Largest strike in Colorado since 1994
DENVER, Feb 14 (Reuters) — Denver teachers and school district officials reached an agreement early on Thursday after an all-night bargaining session to end a strike that disrupted classes for 92,000 students this week, the union said.
Although the agreement must be ratified by a majority of its members to take effect, teachers may return to classes as early as Thursday, the union said in a statement issued before the start of the school day.
“This agreement is a win, plain and simple: for our students; for our educators; and for our communities,” Denver Classroom Teachers Association President (DCTA) Henry Roman, an elementary school teacher, said in the statement.
The marathon negotiating session, which began on Wednesday morning, ended with a deal that overhauls a pay system, known as ProComp, that teachers and the Denver Public Schools district had criticized as unpredictable, the union said.
“We’re pleased to share that DPS and the DCTA reached a tentative agreement on a new ProComp contract at about 6 a.m. on Thursday after negotiating through the night,” the school district said in a statement on Twitter and Facebook, using the acronym for Denver Public Schools.
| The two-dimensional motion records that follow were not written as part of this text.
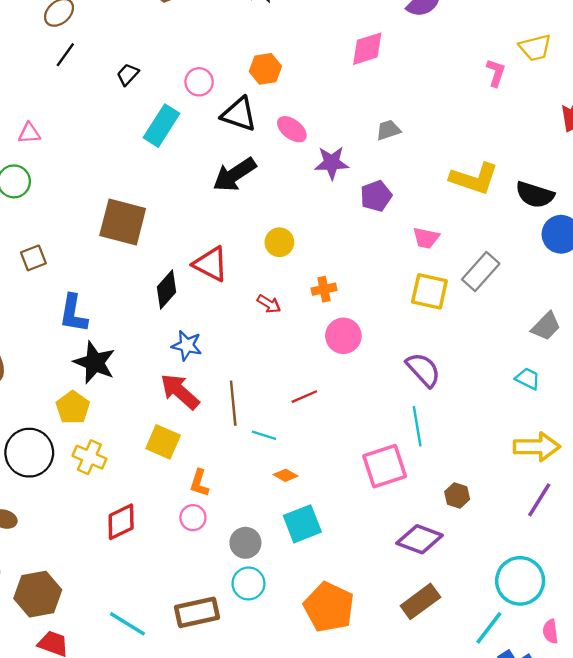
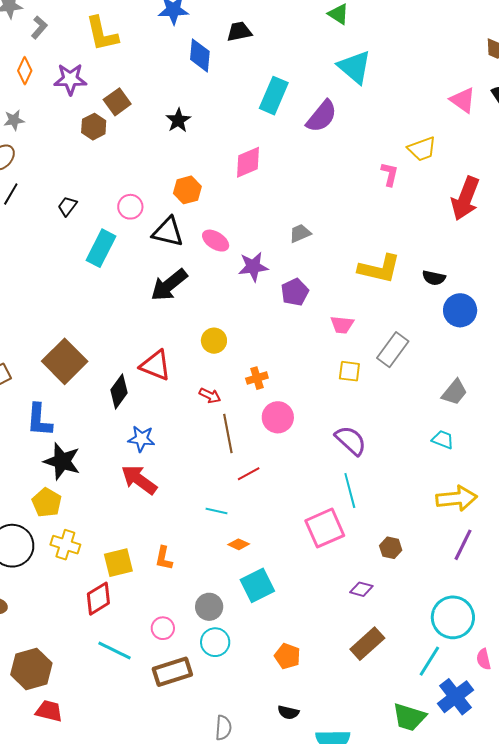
pink diamond: (367, 49) -> (248, 162), moved
black semicircle: (535, 195) -> (434, 278), size x0.7
brown square: (123, 222) -> (65, 361), moved, turned 36
yellow square: (429, 291) -> (349, 371), size x0.7
brown line: (233, 403) -> (228, 434), moved
yellow square: (163, 442) -> (118, 563), moved, turned -32
pink circle: (193, 518) -> (163, 628), moved
purple diamond: (420, 539) -> (361, 589), size x0.6
orange pentagon: (329, 607) -> (287, 656), size x0.6
cyan line: (127, 624) -> (115, 651), moved

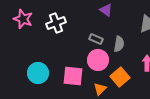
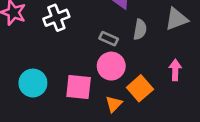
gray semicircle: (119, 44) -> (140, 30), moved

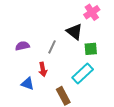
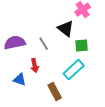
purple semicircle: (22, 46) -> (15, 43), size x1.5
gray line: (52, 47) -> (44, 44), turned -56

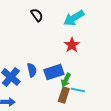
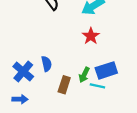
blue rectangle: (54, 72) -> (106, 70), moved
brown rectangle: (64, 95) -> (64, 85), moved

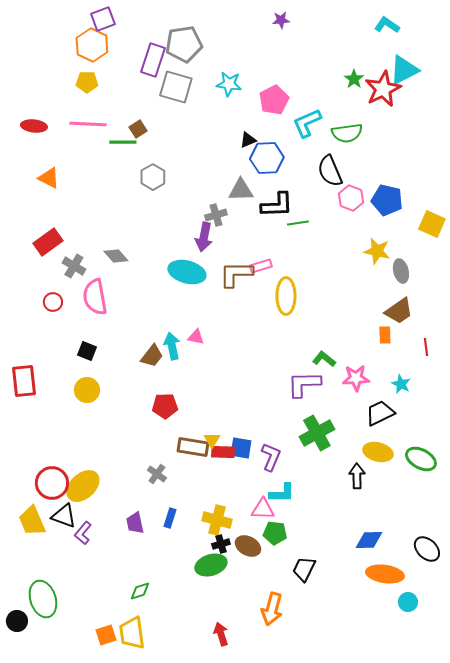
All 207 Denver public schools will hold classes on Thursday, except prekindergarten, the district said. Schools have been staffed by substitute teachers and administrators throughout the strike.
The walkout, the first teachers’ strike in Colorado’s largest city since 1994, began on Monday after 15 months of contract talks broke down.
It followed a wave of teacher walkouts in Arizona, Kentucky, Oklahoma and West Virginia last year and a six-day strike in Los Angeles that was settled last month.
The tentative agreement includes base pay increases of between seven per cent and 11 per cent on a salary schedule that has 20 pay steps, along with cost of living increases in the second and third years of the agreement, the union said. More details will be posted later, it said.
ProComp, or Professional Compensation, had been criticized by the union, as well as by schools Superintendent Anna Cordova, as offering unpredictable bonuses based on shifting criteria and resources. As a result, the union said many teachers were leaving Denver because their compensation failed to keep pace with the city’s cost of living.
Both sides pledged to work more collaboratively throughout the term of the contract.
“This is actually the kind of conversation that we should be having all the time,” Cordova said on Wednesday during negotiations that were livestreamed over the internet in a highly unusual move.